Didirikan oleh Lafran Pane dan 14 mahasiswa Sekolah Tinggi Islam Yogyakarta, HMI bukan hanya organisasi mahasiswa, melainkan gerakan keumatan dan kebangsaan yang dibangun di atas prinsip keislaman dan keindonesiaan.
Cita-cita luhur ini menyatukan dua poros utama dalam identitas Indonesia: spiritualitas Islam dan nasionalisme progresif.
Namun, dalam perjalanannya kini, HMI tengah menghadapi tantangan serius dari dalam tubuh organisasinya sendiri.
Di tengah perubahan zaman yang serba cepat, transformasi digital, krisis ekologi, hingga tekanan geopolitik global, HMI masih dibebani oleh persoalan internal yang belum terselesaikan: lemahnya sistem kaderisasi, disorientasi ideologis, serta tidak adanya kelembagaan seperti Korps Pengader Nasional (KPN) dan mekanisme pembiayaan pengkaderan yang mandiri.
Revitalisasi internal ini bukan hanya soal memperbaiki manajemen organisasi, tetapi soal membangun fondasi gerakan yang kokoh dan berkelanjutan.
Tanpa pembenahan serius dari dalam, peran eksternal HMI sebagai kekuatan moral-intelektual bangsa hanya akan menjadi slogan kosong.
Maka, sebelum bicara tentang demokrasi, ketimpangan, dan peran kebangsaan, HMI harus terlebih dahulu memperbaiki dapurnya sendiri.
Revitalisasi Kaderisasi: Rekonstruksi Lembaga, Digitalisasi Sistem, dan Fondasi Kemandirian Organisasi
Salah satu tantangan utama yang membelenggu HMI hari ini adalah lemahnya sistem kaderisasi.
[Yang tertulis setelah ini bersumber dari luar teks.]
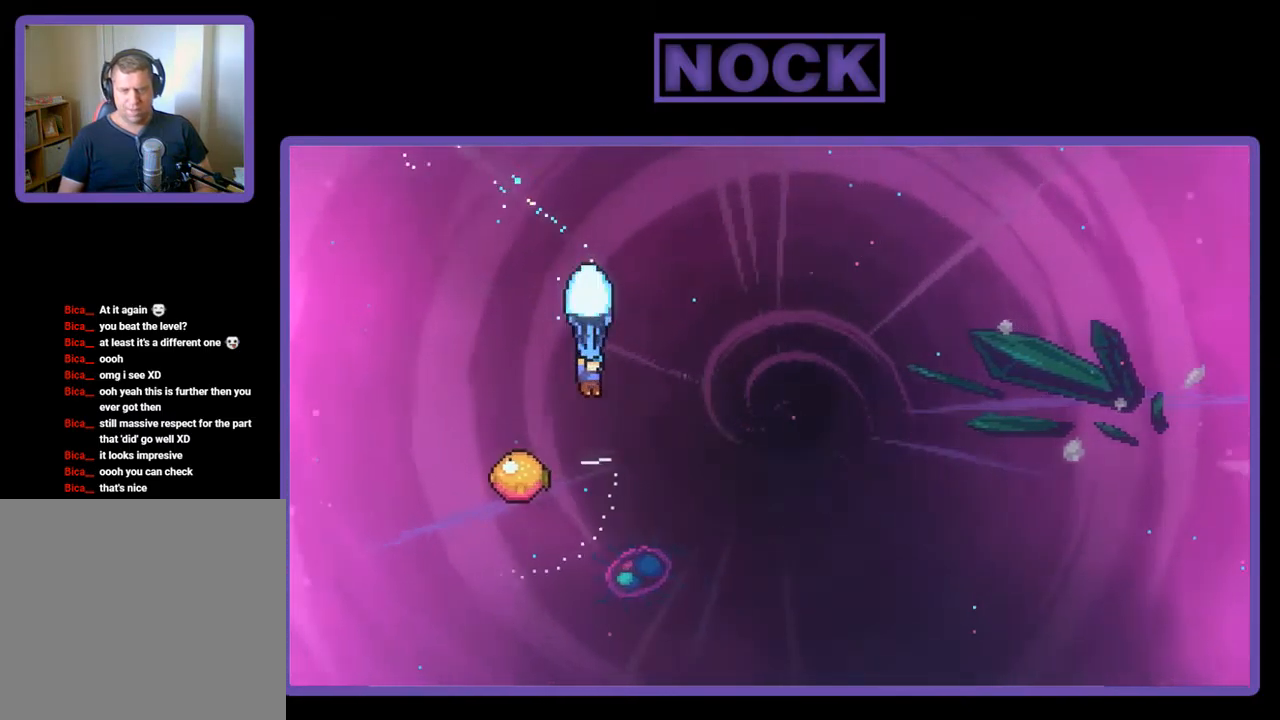
{"buttons": ["R2", "DPAD_RIGHT"], "left_stick": "center", "events": [[150, "DPAD_LEFT", "down"], [217, "DPAD_DOWN", "up"], [317, "DPAD_LEFT", "up"], [317, "DPAD_UP", "down"], [350, "DPAD_RIGHT", "down"], [417, "DPAD_UP", "up"]]}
Banyak cabang mengalami stagnasi, salah satunya karena tidak adanya Korps Pengader Nasional (KPN) sebagai lembaga khusus yang punya peranan penting menjalankan fungsi konsolidatif dan evaluasi sistem pengaderan.
Saat ini, proses pengaderan cenderung menjadi seremonial dan administratif, kehilangan daya transformasi yang seharusnya menjadi ruh kaderisasi.
Padahal, kaderisasi adalah jantung ideologis dan intelektual HMI yang menentukan arah, daya tahan, dan relevansi gerakan.
Saya memandang perlunya pengembangan sistem kaderisasi yang kontekstual dan integratif, yakni proses pembentukan kader yang tidak hanya berbasis manual formal, tetapi juga responsif terhadap realitas sosial serta membuka ruang partisipasi lintas generasi.
Alumni harus diberdayakan sebagai mentor, fasilitator, dan jejaring intelektual yang menopang pertumbuhan kader, bukan hanya sekadar tokoh yang dijadikan simbol seremonial.
Model kaderisasi juga perlu diarahkan untuk menghasilkan kader-kader yang memiliki kesadaran kritis, kapasitas teknokratis, dan komitmen keumatan.
Oleh karena itu, KPN sebagai lembaga pusat kaderisasi perlu diaktivasi dan direvitalisasi secara mendasar. Peranannya selain mengurus kurikulum juga bertransformasi menjadi pusat riset dan pengembangan kaderisasi nasional.
KPN harus mampu memetakan kualitas dan capaian kaderisasi di seluruh cabang, menyusun roadmap pembinaan jangka panjang yang berkelanjutan, serta mengadaptasi modul pelatihan dengan isu-isu kontemporer seperti demokrasi digital, ekologi politik, dan keadilan sosial.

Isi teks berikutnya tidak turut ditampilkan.